I was 22 when I got married. I met Raymond in 1977, we go married in 1982. I didn't date him exclusively until my senior year of college, but we had been dating 4 years all together.
Raymond grew up working around the farm, and for others. The only time I knew him not to have a jobs outside the farm was during semesters. During the summers he often worked several jobs.
I started making money working outside the home when I was 10. That is when I started babysitting. I think I always did chores around the house from the time I could walk. It was what you did in our house. You did your part to be help the entire family. I can remember standing on a chair to wash dishes because I was too little to even reach the kitchen counter.
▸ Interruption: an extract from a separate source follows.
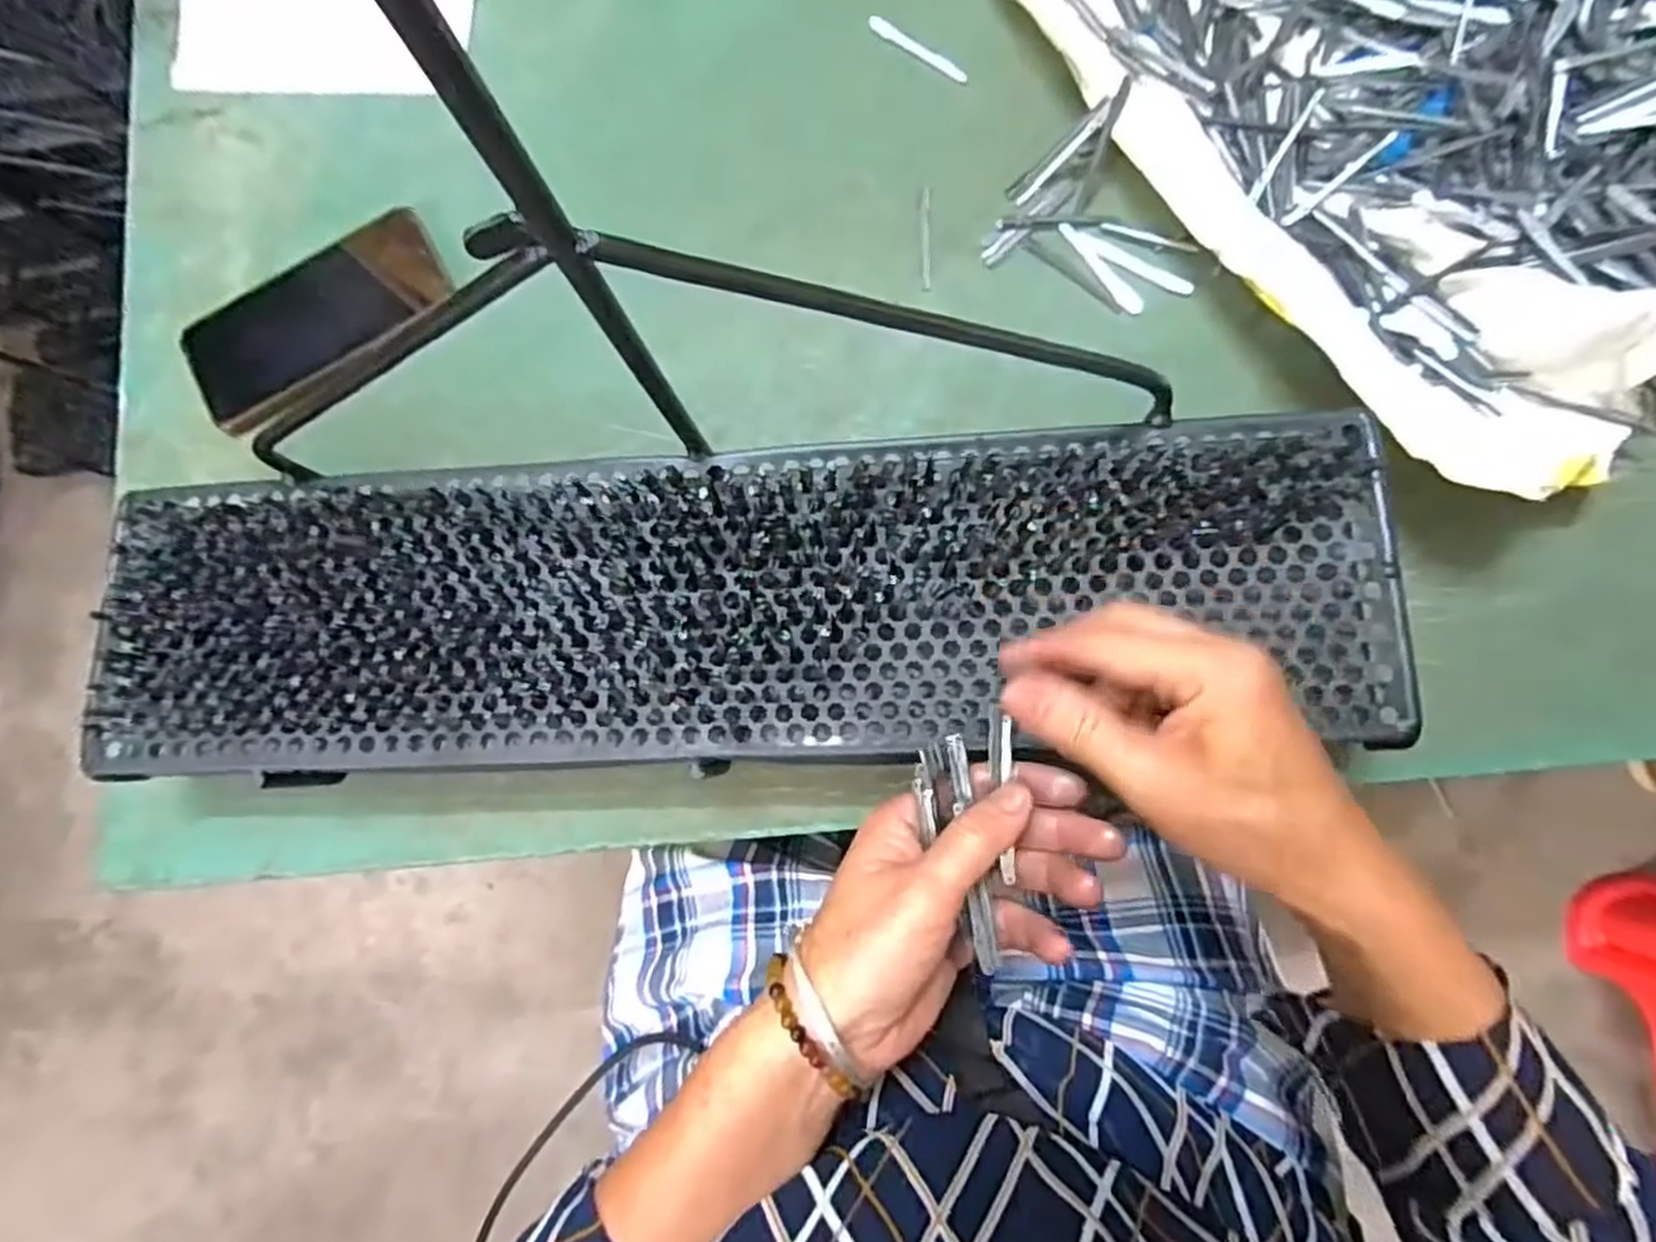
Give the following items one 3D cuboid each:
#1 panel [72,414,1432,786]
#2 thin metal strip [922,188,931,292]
[{"bbox_3d":[-0.054,-0.009,0.357,0.583,0.022,0.142,-3,82,6],"label":"panel"},{"bbox_3d":[0.055,-0.217,0.443,0.005,0.004,0.061,0,83,6],"label":"thin metal strip"}]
When Raymond and I got married we were fairly mature and knew how we wanted to run our household. Because we only had one car, I didn't work for many months after we got married. We had to wait to see where Raymond would be assigned so my job could be in the same direction. Since I didn't work, I did everything in the apartment, except laundry. Raymond had refused to pony up the extra money to get an apartment with a washer/dryer, so he said he would do the laundry. Every Sunday he got up around 5 a.m. and did the laundry. He would do all the washing and drying, then he would bring it all back for me to iron/fold and put away.
After I started working the chores were divided up. Raymond did the bathroom, I did the kitchen, he ran the vacuum, I dusted. The person who cooked, did not do the dishes. It remained that way until I quit work to raise the boys, then I did all the inside chores, and Raymond did all the outside chores.
Fast forward to 2013. I have seen a lot of 22 year olds get married this year. Personally, I think they could have all waited a few more years. They all seem so immature, and they cannot seem to get this household thing down. It cracks me up, and at the same time makes me so sad.
Marriage is hard work. I worry what will happen to some of these couples when real hard issues come up in their marriage. If they can't figure out how to compromise and get the household chores done, what will happen when there are children, health issues, or financial problems?